No final, Leonardo, satisfeito e de t-shirt, apesar da noite fresca, sentava-se no exterior para conversar e explicar o que é que tudo isto tem a ver com os seus planos para o futuro. “É ainda um estádio experimental. Foi a primeira vez que cozinhámos todos juntos”, explicou. “Em muitos dos pratos houve um rebuliço nos últimos dias, com mudanças e mudanças. Foi um esboço, mas acho que podemos evoluir a partir daqui, pegar em algumas ideias e torná-las melhores.” Ri-se quando lhe chamamos a atenção para o facto de ter sido um jantar quase sem hidratos de carbono. “Acabou por ser assim, mas adoro fazer massa fresca, ou arroz, o meu prato favorito é arroz de polvo. Mas é preciso ter um nível altíssimo para fazer um prato de arroz e o pessoal achar que foi a melhor coisa que já comeu.”



As saudades

Foi há cerca de um ano que decidiu que ia regressar a Portugal. “Comecei a pensar: porque não? Vi muitos dos amigos com quem trabalhei a abrirem os seus próprios sítios e comecei a pensar ‘Vou fazê-lo, vou voltar para Portugal’”. Teria, provavelmente, sido mais fácil abrir um espaço em Copenhaga, mas aí seria “mais um chef do Noma que abriu um restaurante na cidade”. 

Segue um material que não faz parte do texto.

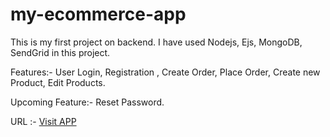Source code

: # my-ecommerce-app

This is my first project on backend. I have used Nodejs, Ejs, MongoDB, SendGrid in this project.

Features:- User Login, Registration , Create Order, Place Order, Create new Product, Edit Products.

Upcoming Feature:- Reset Password.


URL :- [Visit APP](https://karan-ecommerce-app.herokuapp.com/)
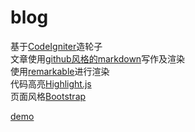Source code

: blog
====

基于[CodeIgniter](http://ellislab.com/codeigniter)造轮子  
文章使用[github风格的markdown](https://help.github.com/articles/github-flavored-markdown/)写作及渲染  
使用[remarkable](https://github.com//jonschlinkert/remarkable)进行渲染  
代码高亮[Highlight.js](https://github.com/isagalaev/highlight.js)  
页面风格[Bootstrap](https://github.com/twbs/bootstrap)  


[demo](http://yadam.sinaapp.com/home)
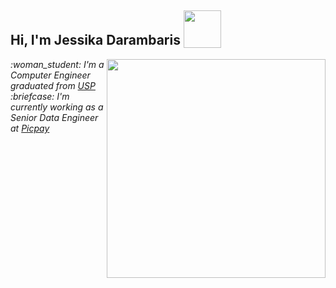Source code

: <h2> Hi, I'm Jessika Darambaris  <img src="https://media.giphy.com/media/3owyplYLWlGFQk9mF2/giphy.gif" width=60  valign="bottom" /></h2>
<img align="right" src="https://media.giphy.com/media/MFxx9aqW8P6xdtX3BR/giphy.gif" height=350 />
<p><em> 
     :woman_student: I'm a Computer Engineer graduated from <a href="https://www5.usp.br/"> USP </a> <br />
     :briefcase: I'm currently working as a Senior Data Engineer at <a href="https://www.picpay.com/site">Picpay</a> 
</em></p>


<!--
**darambaris/darambaris** is a ✨ _special_ ✨ repository because its `README.md` (this file) appears on your GitHub profile.

Here are some ideas to get you started:

- 🔭 I’m currently working on ...
- 🌱 I’m currently learning ...
- 👯 I’m looking to collaborate on ...
- 🤔 I’m looking for help with ...
- 💬 Ask me about ...
- 📫 How to reach me: ...
- 😄 Pronouns: ...
- ⚡ Fun fact: ...
-->
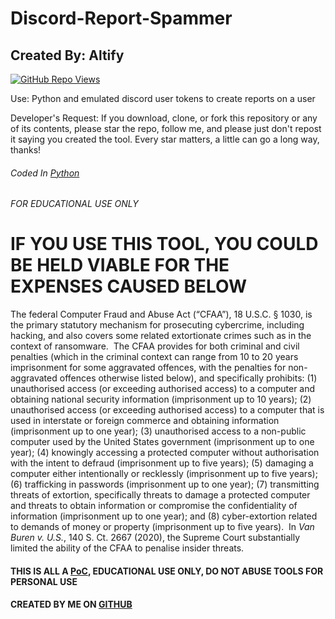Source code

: # Discord-Report-Spammer
## Created By: Altify
<a href="https://github.com/Altify-Developing"><img alt="GitHub Repo Views" src="https://views.whatilearened.today/views/github/Altify-Development/Discord-Report-Spammer.svg"></a>

Use: Python and emulated discord user tokens to create reports on a user

Developer's Request: If you download, clone, or fork this repository or any of its contents, please star the repo, follow me, and please just don't repost it saying you created the tool. Every star matters, a little can go a long way, thanks!

###### Coded In [Python](https://www.python.org/)
###### FOR EDUCATIONAL USE ONLY
<div>
<h1>
IF YOU USE THIS TOOL, YOU COULD BE HELD VIABLE FOR THE EXPENSES CAUSED BELOW
</h1>
   <p>The federal Computer Fraud and Abuse Act (&ldquo;CFAA&rdquo;), 18 U.S.C. &sect; 1030, is the primary statutory mechanism for prosecuting cybercrime, including hacking, and also covers some related extortionate crimes such as in the context of ransomware.&nbsp; The CFAA provides for both criminal and civil penalties (which in the criminal context can range from 10 to 20 years imprisonment for some aggravated offences, with the penalties for non-aggravated offences otherwise listed below), and specifically prohibits: (1) unauthorised access (or exceeding authorised access) to a computer and obtaining national security information (imprisonment up to 10 years); (2) unauthorised access (or exceeding authorised access) to a computer that is used in interstate or foreign commerce and obtaining information (imprisonment up to one year); (3) unauthorised access to a non-public computer used by the United States government (imprisonment up to one year); (4) knowingly accessing a protected computer without authorisation with the intent to defraud (imprisonment up to five years); (5) damaging a computer either intentionally or recklessly (imprisonment up to five years); (6) trafficking in passwords (imprisonment up to one year); (7) transmitting threats of extortion, specifically threats to damage a protected computer and threats to obtain information or compromise the confidentiality of information (imprisonment up to one year); and (8) cyber-extortion related to demands of money or property (imprisonment up to five years).&nbsp; In <em>Van Buren v. U.S.</em>, 140 S. Ct. 2667 (2020), the Supreme Court substantially limited the ability of the CFAA to penalise insider threats.&nbsp;</p>
  </div>
  <div>
  </div>
  <div>
  <h4>THIS IS ALL A <a href="https://en.wikipedia.org/wiki/Proof_of_concept">PoC</a>, EDUCATIONAL USE ONLY, DO NOT ABUSE TOOLS FOR PERSONAL USE</h4>
  </div>
  <div>
  <h4>CREATED BY ME ON <a href="https://github.com/Altify-Developing">GITHUB</a></h4>
  </div>
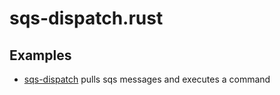 # sqs-dispatch.rust

## Examples

* [sqs-dispatch] pulls sqs messages and executes a command

[sqs-dispatch]: https://github.com/johnny-lai/sqs-dispatch.rust/tree/main/cmd/cli
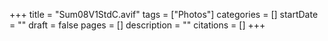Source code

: +++
title = "Sum08V1StdC.avif"
tags = ["Photos"]
categories = []
startDate = ""
draft = false
pages = []
description = ""
citations = []
+++
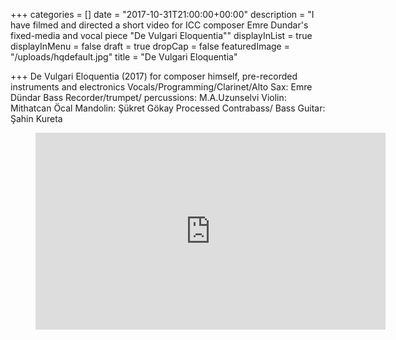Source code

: +++
categories = []
date = "2017-10-31T21:00:00+00:00"
description = "I have filmed and directed a short video for ICC composer Emre Dundar's fixed-media and vocal piece \"De Vulgari Eloquentia\""
displayInList = true
displayInMenu = false
draft = true
dropCap = false
featuredImage = "/uploads/hqdefault.jpg"
title = "De Vulgari Eloquentia"

+++
De Vulgari Eloquentia (2017) for composer himself, pre-recorded instruments and electronics Vocals/Programming/Clarinet/Alto Sax: Emre Dündar Bass Recorder/trumpet/ percussions: M.A.Uzunselvi Violin: Mithatcan Öcal Mandolin: Şükret Gökay Processed Contrabass/ Bass Guitar: Şahin Kureta

<!-- blank line --> <figure class="video_container"> <iframe src="https://www.youtube.com/embed/-SsK9YTlXRw" width="560" height="315" frameborder="0" allowfullscreen="true"> </iframe> </figure> <!-- blank line -->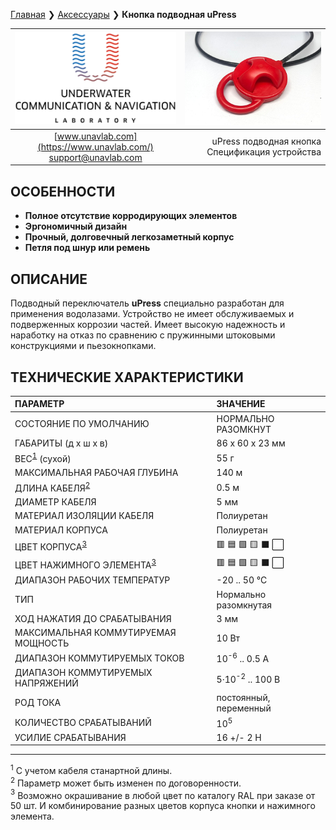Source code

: [Главная](/README_RU) ❯ [Аксессуары](/accessories_ru) ❯ **Кнопка подводная uPress**

<div style="page-break-after: always;"></div>

| ![logo](/documentation/sm_logo.png) | ![logo](/documentation/redbutton.png) |
| :---: | ---: |
| [www.unavlab.com](https://www.unavlab.com/) <br/> [support@unavlab.com](mailto:support@unavlab.com) | uPress подводная кнопка <br/> Спецификация устройства |

## ОСОБЕННОСТИ

* **Полное отсутствие корродирующих элементов**
* **Эргономичный дизайн**
* **Прочный, долговечный легкозаметный корпус**
* **Петля под шнур или ремень**

## ОПИСАНИЕ

Подводный переключатель **uPress** специально разработан для применения водолазами. Устройство не имеет обслуживаемых и подверженных коррозии частей.
Имеет высокую надежность и наработку на отказ по сравнению с пружинными штоковыми конструкциями и пьезокнопками.
  
<div style="page-break-after: always;"></div>

## ТЕХНИЧЕСКИЕ ХАРАКТЕРИСТИКИ

| ПАРАМЕТР | ЗНАЧЕНИЕ |
| :--- | :--- |
| СОСТОЯНИЕ ПО УМОЛЧАНИЮ | НОРМАЛЬНО РАЗОМКНУТ |
| ГАБАРИТЫ (д х ш х в)| 86 x 60 x 23 мм |
| ВЕС<sup>[1](#fn1)</sup> (сухой) | 55 г |
| МАКСИМАЛЬНАЯ РАБОЧАЯ ГЛУБИНА | 140 м |
| ДЛИНА КАБЕЛЯ<sup>[2](#fn2)</sup> | 0.5 м |
| ДИАМЕТР КАБЕЛЯ | 5 мм |
| МАТЕРИАЛ ИЗОЛЯЦИИ КАБЕЛЯ | Полиуретан |
| МАТЕРИАЛ КОРПУСА | Полиуретан |
| ЦВЕТ КОРПУСА<sup>[3](#fn3)</sup> | 🟥 🟦 🟩 🟨 ⬛ ⬜ |
| ЦВЕТ НАЖИМНОГО ЭЛЕМЕНТА<sup>[3](#fn3)</sup> | 🟥 🟦 🟩 🟨 ⬛ ⬜ |
| ДИАПАЗОН РАБОЧИХ ТЕМПЕРАТУР | -20 .. 50 °С |
| ТИП | Нормально разомкнутая |
| ХОД НАЖАТИЯ ДО СРАБАТЫВАНИЯ | 3 мм |
| МАКСИМАЛЬНАЯ КОММУТИРУЕМАЯ МОЩНОСТЬ | 10 Вт |
| ДИАПАЗОН КОММУТИРУЕМЫХ ТОКОВ | 10<sup>-6</sup> .. 0.5 A |
| ДИАПАЗОН КОММУТИРУЕМЫХ НАПРЯЖЕНИЙ | 5·10<sup>-2</sup> .. 100 В |
| РОД ТОКА | постоянный, переменный |
| КОЛИЧЕСТВО СРАБАТЫВАНИЙ | 10<sup>5</sup> | 
| УСИЛИЕ СРАБАТЫВАНИЯ | 16 +/- 2 Н |

________________  
<a name="fn1"><sup>1</sup></a> С учетом кабеля станартной длины.  
<a name="fn2"><sup>2</sup></a> Параметр может быть изменен по договоренности.  
<a name="fn3"><sup>3</sup></a> Возможно окрашивание в любой цвет по каталогу RAL при заказе от 50 шт. И комбинирование разных цветов корпуса кнопки и нажимного элемента. 

<div style="page-break-after: always;"></div>

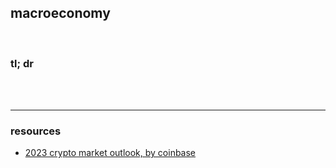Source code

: ## macroeconomy

<br>

### tl; dr

<br>

<br>

---

### resources

* [2023 crypto market outlook, by coinbase](https://malleable-viola-235.notion.site/2023-Crypto-Market-Outlook-38f55249c1464496b1ee30b60f76c040)
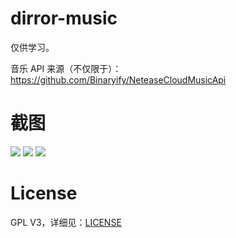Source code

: # dirror-music

仅供学习。

音乐 API 来源（不仅限于）：https://github.com/Binaryify/NeteaseCloudMusicApi

# 截图

![](https://github.com/Moriafly/dirror-music/blob/master/picture/S00923-16541952.png)
![](https://github.com/Moriafly/dirror-music/blob/master/picture/S00923-16550562.png)
![](https://www.baidu.com/img/flexible/logo/pc/result@2.png)

# License
GPL V3，详细见：[LICENSE](https://github.com/Moriafly/dirror-music/blob/master/LICENSE)
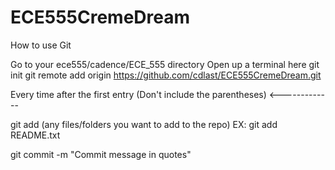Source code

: # ECE555CremeDream
How to use Git

Go to your ece555/cadence/ECE_555 directory
Open up a terminal here
git init
git remote add origin https://github.com/cdlast/ECE555CremeDream.git


Every time after the first entry (Don't include the parentheses)  <-------------

git add (any files/folders you want to add to the repo)
EX: git add README.txt

git commit -m "Commit message in quotes"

E, na verdade, começava a sentir saudades de alguns ingredientes portugueses. “Foram muitos anos sem azeite, sem limão, sem o nosso peixe, sem uma data de legumes e vegetais que existem no Sul da Europa.” Começou a pensar neles, a “sair um bocado da zona escandinava” e a “anotar ideias e esquematizar pratos na cabeça”. Quando o apresentaram aos proprietários do hotel Areias do Seixo, a ideia de voltar para Portugal tornou-se mais concreta. Depois foi começar “a fazer telefonemas, a pesquisar” e a tentar encontrar os fornecedores dos produtos com que andava a sonhar. 

E que tal? “Algumas coisas têm-me surpreendido, outras deixam-me ainda um bocado na expectativa”, confessa. “Acho que temos coisas fantásticas, mas tenho tido alguma dificuldade em encontrar uma rede de lacticínios estável, por exemplo. Vim para cá com uma filosofia que é a de cozinhar o que é do momento, mas é mais bonito dizê-lo que fazê-lo.” Se por um lado há “marisco e peixe extraordinários”, por outro a carne ainda não é exactamente o que procurava. Tem passado também muito tempo na horta de permacultura que plantaram nas Areias do Seixo, e onde têm legumes que não se encontram facilmente à venda. 

Mais umas semanas de preparação e no dia a seguir ao Natal o restaurante vai abrir portas a quem quiser descobrir a cozinha do jovem chef português — e qualquer dia já ninguém se vai lembrar de dizer “Leonardo, vindo do Noma”.